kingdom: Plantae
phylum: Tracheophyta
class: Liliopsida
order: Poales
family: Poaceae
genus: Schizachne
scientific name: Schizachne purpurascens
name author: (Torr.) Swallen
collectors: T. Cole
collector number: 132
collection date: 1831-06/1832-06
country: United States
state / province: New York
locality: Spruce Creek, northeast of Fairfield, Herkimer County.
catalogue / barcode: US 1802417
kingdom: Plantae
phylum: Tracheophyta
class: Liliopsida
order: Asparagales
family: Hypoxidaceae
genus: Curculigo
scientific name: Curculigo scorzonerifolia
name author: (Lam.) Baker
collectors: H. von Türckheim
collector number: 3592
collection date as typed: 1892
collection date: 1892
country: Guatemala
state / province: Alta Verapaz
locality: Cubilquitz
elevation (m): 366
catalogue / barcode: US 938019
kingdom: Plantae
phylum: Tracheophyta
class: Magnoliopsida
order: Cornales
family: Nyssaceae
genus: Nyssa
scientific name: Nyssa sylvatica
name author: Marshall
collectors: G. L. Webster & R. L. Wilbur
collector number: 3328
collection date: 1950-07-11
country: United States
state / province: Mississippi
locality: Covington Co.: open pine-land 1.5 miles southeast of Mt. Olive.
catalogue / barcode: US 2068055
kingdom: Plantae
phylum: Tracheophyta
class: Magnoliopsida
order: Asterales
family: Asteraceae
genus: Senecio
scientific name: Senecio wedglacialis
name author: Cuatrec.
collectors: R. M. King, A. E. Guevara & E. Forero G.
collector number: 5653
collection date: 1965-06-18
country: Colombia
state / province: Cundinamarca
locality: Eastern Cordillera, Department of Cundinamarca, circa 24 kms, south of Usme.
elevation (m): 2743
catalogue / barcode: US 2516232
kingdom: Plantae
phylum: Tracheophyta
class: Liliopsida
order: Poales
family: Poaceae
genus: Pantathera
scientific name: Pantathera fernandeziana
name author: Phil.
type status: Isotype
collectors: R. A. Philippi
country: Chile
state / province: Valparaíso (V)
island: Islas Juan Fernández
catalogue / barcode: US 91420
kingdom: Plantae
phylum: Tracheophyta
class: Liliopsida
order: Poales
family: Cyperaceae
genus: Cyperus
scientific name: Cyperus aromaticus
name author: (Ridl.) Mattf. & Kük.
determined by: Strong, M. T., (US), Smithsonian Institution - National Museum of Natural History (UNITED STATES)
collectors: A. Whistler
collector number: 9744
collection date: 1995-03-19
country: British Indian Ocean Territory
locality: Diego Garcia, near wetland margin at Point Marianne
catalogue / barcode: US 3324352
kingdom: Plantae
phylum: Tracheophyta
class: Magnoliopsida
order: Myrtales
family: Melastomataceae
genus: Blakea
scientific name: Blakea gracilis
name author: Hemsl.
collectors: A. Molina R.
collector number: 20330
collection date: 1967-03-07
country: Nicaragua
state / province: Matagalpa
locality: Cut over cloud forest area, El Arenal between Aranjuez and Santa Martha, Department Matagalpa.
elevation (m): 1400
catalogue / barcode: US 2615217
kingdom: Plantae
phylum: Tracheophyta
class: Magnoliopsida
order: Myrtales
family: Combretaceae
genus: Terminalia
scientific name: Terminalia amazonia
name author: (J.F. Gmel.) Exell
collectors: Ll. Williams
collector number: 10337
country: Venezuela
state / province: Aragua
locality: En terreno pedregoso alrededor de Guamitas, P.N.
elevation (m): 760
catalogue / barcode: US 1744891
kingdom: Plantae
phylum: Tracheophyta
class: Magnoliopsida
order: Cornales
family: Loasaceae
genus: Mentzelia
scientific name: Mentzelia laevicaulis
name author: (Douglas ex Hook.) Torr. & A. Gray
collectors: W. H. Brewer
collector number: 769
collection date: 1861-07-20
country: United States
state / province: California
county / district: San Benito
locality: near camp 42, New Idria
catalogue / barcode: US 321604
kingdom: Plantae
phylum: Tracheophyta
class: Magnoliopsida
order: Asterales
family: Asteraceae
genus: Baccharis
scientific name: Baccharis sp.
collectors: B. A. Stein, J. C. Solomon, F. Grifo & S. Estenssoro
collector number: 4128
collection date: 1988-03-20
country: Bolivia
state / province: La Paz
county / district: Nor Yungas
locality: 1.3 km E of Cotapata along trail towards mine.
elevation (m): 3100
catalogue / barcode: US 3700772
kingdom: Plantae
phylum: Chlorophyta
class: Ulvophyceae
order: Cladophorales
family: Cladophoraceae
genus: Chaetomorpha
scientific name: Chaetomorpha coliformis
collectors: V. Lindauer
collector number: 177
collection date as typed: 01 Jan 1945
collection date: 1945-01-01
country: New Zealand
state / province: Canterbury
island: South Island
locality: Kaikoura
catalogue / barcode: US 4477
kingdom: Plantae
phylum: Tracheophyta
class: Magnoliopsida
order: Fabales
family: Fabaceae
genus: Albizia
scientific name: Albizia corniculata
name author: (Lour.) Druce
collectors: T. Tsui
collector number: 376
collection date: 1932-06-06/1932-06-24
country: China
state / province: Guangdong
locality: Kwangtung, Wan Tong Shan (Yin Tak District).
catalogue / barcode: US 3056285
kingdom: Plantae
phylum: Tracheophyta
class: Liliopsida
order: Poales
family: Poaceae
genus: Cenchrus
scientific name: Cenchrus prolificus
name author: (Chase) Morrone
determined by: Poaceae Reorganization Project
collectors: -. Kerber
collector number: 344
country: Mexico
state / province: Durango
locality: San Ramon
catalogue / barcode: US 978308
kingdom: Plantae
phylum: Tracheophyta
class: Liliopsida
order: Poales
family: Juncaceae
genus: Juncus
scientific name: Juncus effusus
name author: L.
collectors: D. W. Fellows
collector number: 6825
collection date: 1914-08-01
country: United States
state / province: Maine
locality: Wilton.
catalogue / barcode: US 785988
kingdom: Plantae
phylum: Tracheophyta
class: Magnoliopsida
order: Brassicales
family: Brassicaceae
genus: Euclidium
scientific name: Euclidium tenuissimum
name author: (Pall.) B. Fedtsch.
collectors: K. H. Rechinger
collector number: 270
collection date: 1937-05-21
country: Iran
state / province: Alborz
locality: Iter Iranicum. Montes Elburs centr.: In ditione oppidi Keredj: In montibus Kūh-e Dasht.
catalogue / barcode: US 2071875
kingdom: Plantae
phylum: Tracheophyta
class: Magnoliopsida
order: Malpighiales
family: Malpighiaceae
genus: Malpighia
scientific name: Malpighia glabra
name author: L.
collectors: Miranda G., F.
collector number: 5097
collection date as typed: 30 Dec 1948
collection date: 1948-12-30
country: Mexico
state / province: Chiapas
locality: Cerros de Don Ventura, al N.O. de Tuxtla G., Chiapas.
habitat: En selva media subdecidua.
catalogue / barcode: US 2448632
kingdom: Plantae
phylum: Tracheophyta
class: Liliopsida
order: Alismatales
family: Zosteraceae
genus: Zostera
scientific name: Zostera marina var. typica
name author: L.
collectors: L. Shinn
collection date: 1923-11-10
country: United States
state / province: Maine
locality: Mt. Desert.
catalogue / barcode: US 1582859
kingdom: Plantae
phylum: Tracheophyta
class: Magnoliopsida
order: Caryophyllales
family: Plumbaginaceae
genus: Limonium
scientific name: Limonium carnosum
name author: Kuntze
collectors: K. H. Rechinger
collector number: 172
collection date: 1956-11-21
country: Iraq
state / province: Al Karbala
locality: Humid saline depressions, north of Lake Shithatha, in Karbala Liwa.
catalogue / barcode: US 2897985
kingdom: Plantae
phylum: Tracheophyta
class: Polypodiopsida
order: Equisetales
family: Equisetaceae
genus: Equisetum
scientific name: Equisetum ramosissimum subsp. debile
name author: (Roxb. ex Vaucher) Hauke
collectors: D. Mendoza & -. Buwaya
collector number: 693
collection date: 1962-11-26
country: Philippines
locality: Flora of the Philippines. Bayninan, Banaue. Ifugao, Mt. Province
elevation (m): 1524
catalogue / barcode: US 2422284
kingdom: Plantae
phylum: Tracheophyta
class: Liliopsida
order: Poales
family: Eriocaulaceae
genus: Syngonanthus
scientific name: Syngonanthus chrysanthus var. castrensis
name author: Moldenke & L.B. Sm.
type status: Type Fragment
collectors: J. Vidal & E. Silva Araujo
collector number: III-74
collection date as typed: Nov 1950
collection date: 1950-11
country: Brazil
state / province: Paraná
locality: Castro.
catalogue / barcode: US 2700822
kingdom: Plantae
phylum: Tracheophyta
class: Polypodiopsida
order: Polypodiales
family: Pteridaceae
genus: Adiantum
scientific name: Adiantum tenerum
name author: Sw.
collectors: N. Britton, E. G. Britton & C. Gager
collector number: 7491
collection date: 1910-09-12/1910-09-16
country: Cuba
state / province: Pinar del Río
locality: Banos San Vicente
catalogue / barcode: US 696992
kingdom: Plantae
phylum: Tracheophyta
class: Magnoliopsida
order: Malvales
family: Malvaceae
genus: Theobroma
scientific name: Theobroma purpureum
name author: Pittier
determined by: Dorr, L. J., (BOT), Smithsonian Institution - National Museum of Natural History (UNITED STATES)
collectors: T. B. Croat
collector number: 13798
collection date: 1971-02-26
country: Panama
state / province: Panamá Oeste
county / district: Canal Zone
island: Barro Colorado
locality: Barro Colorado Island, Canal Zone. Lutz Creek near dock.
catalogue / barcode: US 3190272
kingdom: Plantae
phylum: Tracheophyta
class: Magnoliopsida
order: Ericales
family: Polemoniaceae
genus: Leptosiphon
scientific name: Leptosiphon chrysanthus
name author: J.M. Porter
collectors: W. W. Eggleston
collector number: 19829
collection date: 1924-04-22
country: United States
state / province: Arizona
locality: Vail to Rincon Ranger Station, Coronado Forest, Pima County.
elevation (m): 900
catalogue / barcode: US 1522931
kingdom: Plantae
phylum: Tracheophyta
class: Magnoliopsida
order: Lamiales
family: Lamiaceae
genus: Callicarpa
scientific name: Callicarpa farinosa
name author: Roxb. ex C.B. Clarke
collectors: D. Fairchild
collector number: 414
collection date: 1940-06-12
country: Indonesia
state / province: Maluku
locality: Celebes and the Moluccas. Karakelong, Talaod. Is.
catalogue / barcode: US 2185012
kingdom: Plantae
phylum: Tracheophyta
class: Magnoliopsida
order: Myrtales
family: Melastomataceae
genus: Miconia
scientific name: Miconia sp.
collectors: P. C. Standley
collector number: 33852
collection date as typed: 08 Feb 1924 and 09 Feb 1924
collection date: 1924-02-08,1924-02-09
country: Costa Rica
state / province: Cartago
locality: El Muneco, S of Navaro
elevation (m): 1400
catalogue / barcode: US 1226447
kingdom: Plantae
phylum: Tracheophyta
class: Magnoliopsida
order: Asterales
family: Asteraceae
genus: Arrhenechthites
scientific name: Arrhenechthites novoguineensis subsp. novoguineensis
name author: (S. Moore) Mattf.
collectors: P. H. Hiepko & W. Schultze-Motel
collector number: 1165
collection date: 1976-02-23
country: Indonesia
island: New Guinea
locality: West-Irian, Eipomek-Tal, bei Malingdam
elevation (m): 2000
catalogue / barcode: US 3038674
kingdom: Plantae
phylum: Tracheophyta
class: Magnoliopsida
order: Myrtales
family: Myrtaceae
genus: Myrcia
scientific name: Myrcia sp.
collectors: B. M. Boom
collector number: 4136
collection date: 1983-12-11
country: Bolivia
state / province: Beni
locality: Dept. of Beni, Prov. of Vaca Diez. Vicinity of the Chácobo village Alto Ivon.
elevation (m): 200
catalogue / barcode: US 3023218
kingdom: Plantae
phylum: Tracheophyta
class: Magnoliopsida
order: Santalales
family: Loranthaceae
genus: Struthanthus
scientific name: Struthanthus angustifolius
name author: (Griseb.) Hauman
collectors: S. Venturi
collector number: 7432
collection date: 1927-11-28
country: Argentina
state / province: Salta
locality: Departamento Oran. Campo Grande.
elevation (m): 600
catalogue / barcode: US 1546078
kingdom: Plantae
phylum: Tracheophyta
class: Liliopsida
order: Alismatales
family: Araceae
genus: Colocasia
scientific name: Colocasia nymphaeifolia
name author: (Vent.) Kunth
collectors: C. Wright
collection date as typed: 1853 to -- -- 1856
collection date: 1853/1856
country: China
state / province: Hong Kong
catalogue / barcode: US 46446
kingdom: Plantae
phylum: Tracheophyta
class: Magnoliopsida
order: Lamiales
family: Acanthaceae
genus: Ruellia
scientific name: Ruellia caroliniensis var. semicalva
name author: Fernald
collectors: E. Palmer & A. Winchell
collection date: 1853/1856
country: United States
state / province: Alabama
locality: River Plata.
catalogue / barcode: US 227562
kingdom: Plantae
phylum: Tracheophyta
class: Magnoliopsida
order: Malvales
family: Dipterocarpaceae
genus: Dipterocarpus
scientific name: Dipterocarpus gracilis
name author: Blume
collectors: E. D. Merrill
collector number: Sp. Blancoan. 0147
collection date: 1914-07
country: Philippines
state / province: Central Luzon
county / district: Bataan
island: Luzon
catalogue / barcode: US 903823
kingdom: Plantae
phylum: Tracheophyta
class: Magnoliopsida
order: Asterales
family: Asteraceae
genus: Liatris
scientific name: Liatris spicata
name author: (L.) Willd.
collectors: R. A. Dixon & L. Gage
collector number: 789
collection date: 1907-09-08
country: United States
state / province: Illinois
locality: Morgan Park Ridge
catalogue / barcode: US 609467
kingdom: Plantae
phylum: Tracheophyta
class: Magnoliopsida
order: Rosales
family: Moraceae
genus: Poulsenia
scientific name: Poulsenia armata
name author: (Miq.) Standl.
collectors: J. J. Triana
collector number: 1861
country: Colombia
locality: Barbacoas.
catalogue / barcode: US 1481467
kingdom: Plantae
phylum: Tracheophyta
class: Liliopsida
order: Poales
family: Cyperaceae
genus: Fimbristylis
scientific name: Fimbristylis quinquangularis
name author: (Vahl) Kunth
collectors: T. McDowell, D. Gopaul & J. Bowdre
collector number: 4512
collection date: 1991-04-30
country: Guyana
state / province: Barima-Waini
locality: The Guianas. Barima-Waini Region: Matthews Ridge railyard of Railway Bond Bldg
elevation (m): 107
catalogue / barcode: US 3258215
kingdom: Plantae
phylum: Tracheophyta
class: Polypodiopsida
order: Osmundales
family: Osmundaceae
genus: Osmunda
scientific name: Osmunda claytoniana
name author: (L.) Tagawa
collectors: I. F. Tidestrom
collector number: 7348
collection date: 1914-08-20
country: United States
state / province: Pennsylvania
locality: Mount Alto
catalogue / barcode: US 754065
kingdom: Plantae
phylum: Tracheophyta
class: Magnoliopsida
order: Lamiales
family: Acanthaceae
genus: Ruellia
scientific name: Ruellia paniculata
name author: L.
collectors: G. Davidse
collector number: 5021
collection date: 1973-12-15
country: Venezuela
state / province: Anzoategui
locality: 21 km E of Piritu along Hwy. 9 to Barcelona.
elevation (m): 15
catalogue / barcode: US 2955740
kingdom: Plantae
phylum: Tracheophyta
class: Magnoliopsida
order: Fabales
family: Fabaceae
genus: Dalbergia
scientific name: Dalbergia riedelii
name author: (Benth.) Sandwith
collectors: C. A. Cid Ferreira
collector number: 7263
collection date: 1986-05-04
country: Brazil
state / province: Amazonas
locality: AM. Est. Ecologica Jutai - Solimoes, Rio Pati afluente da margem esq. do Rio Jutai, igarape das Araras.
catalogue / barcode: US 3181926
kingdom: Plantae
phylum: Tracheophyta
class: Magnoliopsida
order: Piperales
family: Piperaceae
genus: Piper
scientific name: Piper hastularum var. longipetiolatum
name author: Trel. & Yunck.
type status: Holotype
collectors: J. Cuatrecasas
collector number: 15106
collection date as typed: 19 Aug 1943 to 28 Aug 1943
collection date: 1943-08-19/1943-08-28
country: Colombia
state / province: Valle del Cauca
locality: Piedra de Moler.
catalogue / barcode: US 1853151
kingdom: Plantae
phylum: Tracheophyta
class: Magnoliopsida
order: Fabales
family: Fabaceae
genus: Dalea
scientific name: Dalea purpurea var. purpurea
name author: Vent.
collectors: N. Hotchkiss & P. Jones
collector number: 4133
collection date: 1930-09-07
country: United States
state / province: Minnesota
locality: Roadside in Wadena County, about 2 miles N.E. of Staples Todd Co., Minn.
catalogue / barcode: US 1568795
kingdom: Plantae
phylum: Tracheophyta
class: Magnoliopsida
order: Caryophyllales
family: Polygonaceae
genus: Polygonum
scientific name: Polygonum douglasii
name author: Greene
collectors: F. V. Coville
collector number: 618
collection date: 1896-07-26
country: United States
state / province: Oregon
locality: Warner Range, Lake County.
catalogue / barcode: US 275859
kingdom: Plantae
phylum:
::::::
» **Yönergeleriniz**
Kayıtlarda "order: Ericales" ifadesini içeren satırdan başlayıp "state / province: Salta" ifadesini içeren satırla biten bölümü, iki uçtaki satırlar da dahil olmak üzere aynen yeniden yazın. Bu satırlar dışında hiçbir şey yazmayın.

» **Tamamlanmış cevap**
order: Ericales
family: Polemoniaceae
genus: Leptosiphon
scientific name: Leptosiphon chrysanthus
name author: J.M. Porter
collectors: W. W. Eggleston
collector number: 19829
collection date: 1924-04-22
country: United States
state / province: Arizona
locality: Vail to Rincon Ranger Station, Coronado Forest, Pima County.
elevation (m): 900
catalogue / barcode: US 1522931
kingdom: Plantae
phylum: Tracheophyta
class: Magnoliopsida
order: Lamiales
family: Lamiaceae
genus: Callicarpa
scientific name: Callicarpa farinosa
name author: Roxb. ex C.B. Clarke
collectors: D. Fairchild
collector number: 414
collection date: 1940-06-12
country: Indonesia
state / province: Maluku
locality: Celebes and the Moluccas. Karakelong, Talaod. Is.
catalogue / barcode: US 2185012
kingdom: Plantae
phylum: Tracheophyta
class: Magnoliopsida
order: Myrtales
family: Melastomataceae
genus: Miconia
scientific name: Miconia sp.
collectors: P. C. Standley
collector number: 33852
collection date as typed: 08 Feb 1924 and 09 Feb 1924
collection date: 1924-02-08,1924-02-09
country: Costa Rica
state / province: Cartago
locality: El Muneco, S of Navaro
elevation (m): 1400
catalogue / barcode: US 1226447
kingdom: Plantae
phylum: Tracheophyta
class: Magnoliopsida
order: Asterales
family: Asteraceae
genus: Arrhenechthites
scientific name: Arrhenechthites novoguineensis subsp. novoguineensis
name author: (S. Moore) Mattf.
collectors: P. H. Hiepko & W. Schultze-Motel
collector number: 1165
collection date: 1976-02-23
country: Indonesia
island: New Guinea
locality: West-Irian, Eipomek-Tal, bei Malingdam
elevation (m): 2000
catalogue / barcode: US 3038674
kingdom: Plantae
phylum: Tracheophyta
class: Magnoliopsida
order: Myrtales
family: Myrtaceae
genus: Myrcia
scientific name: Myrcia sp.
collectors: B. M. Boom
collector number: 4136
collection date: 1983-12-11
country: Bolivia
state / province: Beni
locality: Dept. of Beni, Prov. of Vaca Diez. Vicinity of the Chácobo village Alto Ivon.
elevation (m): 200
catalogue / barcode: US 3023218
kingdom: Plantae
phylum: Tracheophyta
class: Magnoliopsida
order: Santalales
family: Loranthaceae
genus: Struthanthus
scientific name: Struthanthus angustifolius
name author: (Griseb.) Hauman
collectors: S. Venturi
collector number: 7432
collection date: 1927-11-28
country: Argentina
state / province: Salta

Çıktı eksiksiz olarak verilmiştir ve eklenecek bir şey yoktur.